_Activity_. Write out everything in the account of becoming a sports fan from "In 1969, I was" down to "become a sports fan.", copied word for word.

_Excerpt provided_.
In 1969, I was eight-years-old, and I decided I wanted to be a sports fan. It’s odd to think of it that way, but I was the oldest of four boys. My father wasn’t a sports fan; my mother was, but she was kind of busy having four boys between the ages of five and eight at the time. We kept busy in my small town in Kentucky (Hodgenville, birthplace of Abraham Lincoln, if you didn’t know) by reading, playing in our fenced backyard, watching “Lost in Space,” “Gilligan’s Island,” and “Hogan’s Heroes” on television. We had fun, but I noticed my friends were starting to talk about sports, and if the television news thought it was important enough to give time to sports, I thought it must be important. So, I made a conscious decision to become a sports fan.
I checked my World Book Encyclopedia and looked up the major sports to find which teams were best. I had that option, you know. There were no professional teams in Hodgenville, Kentucky, so I chose the Boston Celtics for the NBA, the Green Bay Packers for the NFL, and the Los Angeles Dodgers for baseball. I know; the Dodgers selection seems at odds with my other choices, but I never wanted to go to New York so I couldn’t choose the Yankees. It was easy to choose the University of Kentucky Wildcats for they always won. Looking back, the Packers weren’t such a good choice at the time, but the loyalty paid off when Brett Favre and Reggie White joined the team.
By 1970, I was watching every baseball game I could on the Saturday NBC Game of the Week. Curt Gowdy and Tony Kubek kept talkiing about how great the Cincinnati Reds were as a baseball team. They had this great catcher in Johnny Bench, and he and the Reds slugging third baseman, Tony Perez, were absolutely destroying the league (the Reds were 70-30 in their first 100 games). They had a rookie pitcher named Wayne Simpson that no one could hit, the “Big Bopper,” Lee May at first base, a speedster named Bobby Tolan who could do it all, and Jim Merritt was on his way to winning 20 games AND he could even hit home runs. Bernie Carbo and Hal McRae made for a nearly unstoppable “platoon” in left field, a reliever named Wayne Granger could pitch nearly every day, and their manager, George Anderson, had a cool nickname (Sparky). They had even more: they were led by the player that embodied baseball and was baseball’s best ambassador, right fielder Pete Rose, who played every game like a man on a mission. Wait, that’s an understatement. He was on a mission.

_Available data_.
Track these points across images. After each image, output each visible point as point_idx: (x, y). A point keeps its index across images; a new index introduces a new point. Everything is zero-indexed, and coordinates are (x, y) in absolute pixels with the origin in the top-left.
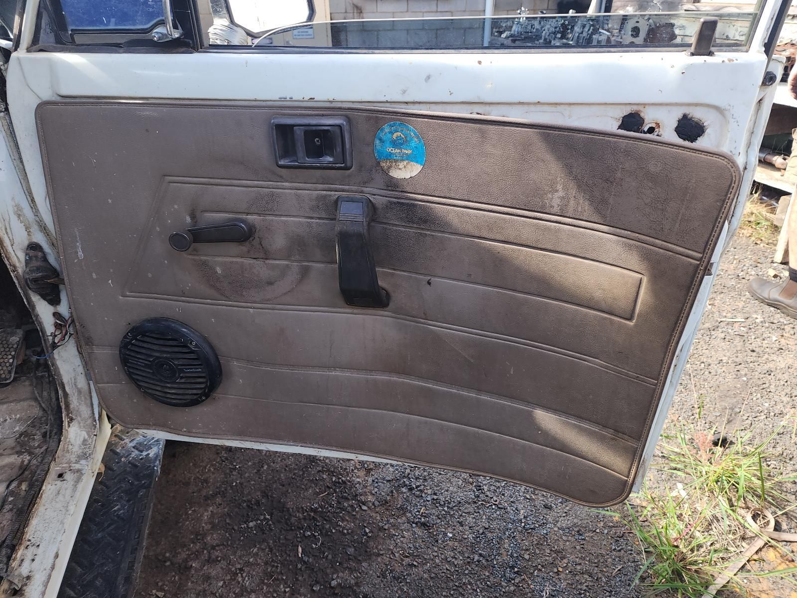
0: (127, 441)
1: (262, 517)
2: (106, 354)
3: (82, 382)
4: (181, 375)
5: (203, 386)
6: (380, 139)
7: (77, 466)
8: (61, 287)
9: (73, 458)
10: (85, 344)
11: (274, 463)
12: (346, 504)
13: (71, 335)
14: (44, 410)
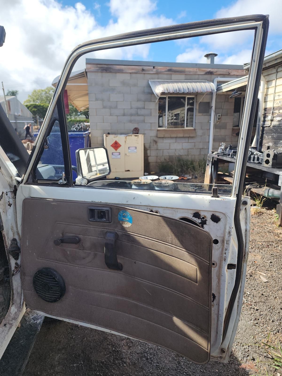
0: (31, 316)
1: (80, 363)
2: (29, 279)
3: (19, 290)
4: (52, 290)
5: (58, 295)
6: (120, 215)
7: (11, 322)
8: (20, 254)
9: (11, 319)
10: (23, 275)
11: (89, 337)
12: (117, 362)
13: (19, 271)
14: (5, 299)
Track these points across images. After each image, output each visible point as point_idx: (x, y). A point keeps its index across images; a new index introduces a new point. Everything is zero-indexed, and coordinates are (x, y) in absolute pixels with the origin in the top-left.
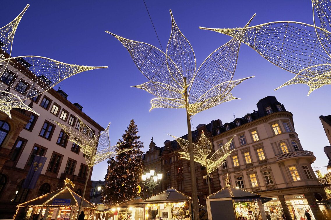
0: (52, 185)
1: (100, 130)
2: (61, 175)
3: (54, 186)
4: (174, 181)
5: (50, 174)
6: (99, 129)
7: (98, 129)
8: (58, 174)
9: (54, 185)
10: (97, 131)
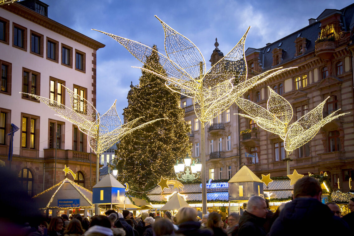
0: (35, 170)
1: (94, 49)
2: (45, 152)
3: (38, 172)
4: (265, 143)
5: (27, 154)
6: (92, 48)
7: (90, 47)
8: (39, 150)
9: (37, 169)
10: (88, 51)
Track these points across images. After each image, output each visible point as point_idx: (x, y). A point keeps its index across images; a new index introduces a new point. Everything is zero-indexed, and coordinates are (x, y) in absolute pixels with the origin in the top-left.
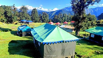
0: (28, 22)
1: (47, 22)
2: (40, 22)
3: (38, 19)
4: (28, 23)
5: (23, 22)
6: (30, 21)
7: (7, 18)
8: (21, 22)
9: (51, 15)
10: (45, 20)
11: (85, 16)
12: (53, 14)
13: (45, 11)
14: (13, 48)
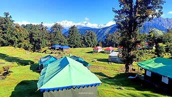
0: (62, 47)
1: (93, 47)
2: (83, 47)
3: (80, 42)
4: (62, 49)
5: (54, 49)
6: (64, 47)
7: (34, 43)
8: (52, 48)
9: (103, 34)
10: (89, 43)
11: (139, 40)
12: (107, 32)
13: (93, 28)
14: (18, 93)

_Result_.
In 1969, I was eight-years-old, and I decided I wanted to be a sports fan. It’s odd to think of it that way, but I was the oldest of four boys. My father wasn’t a sports fan; my mother was, but she was kind of busy having four boys between the ages of five and eight at the time. We kept busy in my small town in Kentucky (Hodgenville, birthplace of Abraham Lincoln, if you didn’t know) by reading, playing in our fenced backyard, watching “Lost in Space,” “Gilligan’s Island,” and “Hogan’s Heroes” on television. We had fun, but I noticed my friends were starting to talk about sports, and if the television news thought it was important enough to give time to sports, I thought it must be important. So, I made a conscious decision to become a sports fan.